A group that researches big cats in the Bay Area is setting up bait stations around the region’s foothills in an effort to catch mountain lions roaming near neighborhoods.
The Bay Area Puma Project captures the animals -- including one recently taken into custody at a Mountain View apartment complex -- to release them safely in the wild.
Wednesday, the group spent the day setting up capture stations in the foothills of San Jose and in the East Bay.
Tim Weber says he's all for the traps. On Wednesday, the San Mateo man showed NBC Bay Area the wooded area behind his home on Fernwood Street, where he says he encountered a 100-pound mountain lion on Tuesday and again Wednesday morning.

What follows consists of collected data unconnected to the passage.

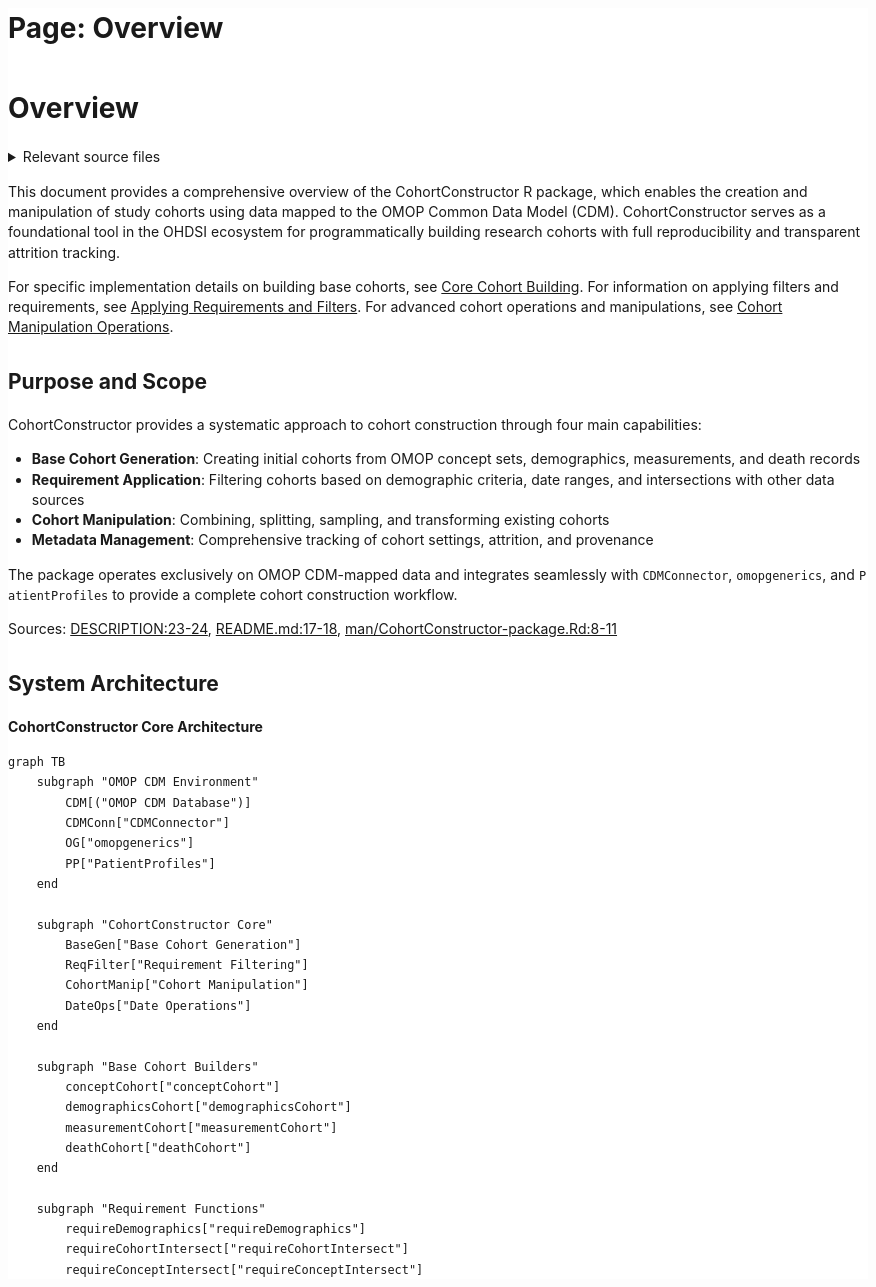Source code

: # Page: Overview

# Overview

<details><summary>Relevant source files</summary></details>



This document provides a comprehensive overview of the CohortConstructor R package, which enables the creation and manipulation of study cohorts using data mapped to the OMOP Common Data Model (CDM). CohortConstructor serves as a foundational tool in the OHDSI ecosystem for programmatically building research cohorts with full reproducibility and transparent attrition tracking.

For specific implementation details on building base cohorts, see [Core Cohort Building](#3). For information on applying filters and requirements, see [Applying Requirements and Filters](#5). For advanced cohort operations and manipulations, see [Cohort Manipulation Operations](#4).

## Purpose and Scope

CohortConstructor provides a systematic approach to cohort construction through four main capabilities:

- **Base Cohort Generation**: Creating initial cohorts from OMOP concept sets, demographics, measurements, and death records
- **Requirement Application**: Filtering cohorts based on demographic criteria, date ranges, and intersections with other data sources  
- **Cohort Manipulation**: Combining, splitting, sampling, and transforming existing cohorts
- **Metadata Management**: Comprehensive tracking of cohort settings, attrition, and provenance

The package operates exclusively on OMOP CDM-mapped data and integrates seamlessly with `CDMConnector`, `omopgenerics`, and `PatientProfiles` to provide a complete cohort construction workflow.

Sources: [DESCRIPTION:23-24](), [README.md:17-18](), [man/CohortConstructor-package.Rd:8-11]()

## System Architecture

**CohortConstructor Core Architecture**

```mermaid
graph TB
    subgraph "OMOP CDM Environment"
        CDM[("OMOP CDM Database")]
        CDMConn["CDMConnector"]
        OG["omopgenerics"]
        PP["PatientProfiles"]
    end
    
    subgraph "CohortConstructor Core"
        BaseGen["Base Cohort Generation"]
        ReqFilter["Requirement Filtering"]
        CohortManip["Cohort Manipulation"]
        DateOps["Date Operations"]
    end
    
    subgraph "Base Cohort Builders"
        conceptCohort["conceptCohort"]
        demographicsCohort["demographicsCohort"]
        measurementCohort["measurementCohort"]
        deathCohort["deathCohort"]
    end
    
    subgraph "Requirement Functions"
        requireDemographics["requireDemographics"]
        requireCohortIntersect["requireCohortIntersect"]
        requireConceptIntersect["requireConceptIntersect"]
```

- Updates: Download NBC Bay Area mobile apps
Weber said the mountain lion was going after deer.
"I was shocked,” he said. “I hunt, but I'd never seen a mountain lion, and I've grown up in this area and I'd never seen a mountain lion that close or in this area."
A wildlife officer later determined that the juvenile deer had been killed and eaten by the lion.
"If you have deer around, you're most likely going to have puma in the area,” said David Tharp, a biologist working on the project. Puma is the genus that contains cougars, also commonly known as mountain lions.
The California Department of Fish and Wildlife agrees with Tharp, saying it wants people to be cautious, but emphasizing that mountain lions generally try to avoid people.
"We're not going to hunt, trap or certainly destroy this animal,” Fish and Wildlife spokesperson Andrew Hughan said. “This animal did what lions do, which is hunt and kill deer."
Officials say the San Mateo mountain lion could still be in the vicinity.
"When I came down here (Wednesday morning), a whole herd of deer ran away, including the fawn, and the mountain lion went up that way,” Weber said. “[The lion] has not gone away."
That type of situation is why the Bay Area Puma Project is out setting its capture cages.
Tharp said Bay Area residents can expect to see more mountain lions as a result of California's ongoing drought. "Animals are going now into areas that are going to have water or vegetation they can eat," he said.
Representatives of all the agencies NBC Bay Area talked to advise residents in prone areas to keep pets and small children inside during dawn and dusk hours.
"Look large," he said. "Throw your hands up in the air. Throw a rock at it. Yell at it. Ninety-nine times out of a hundred it's gonna run away."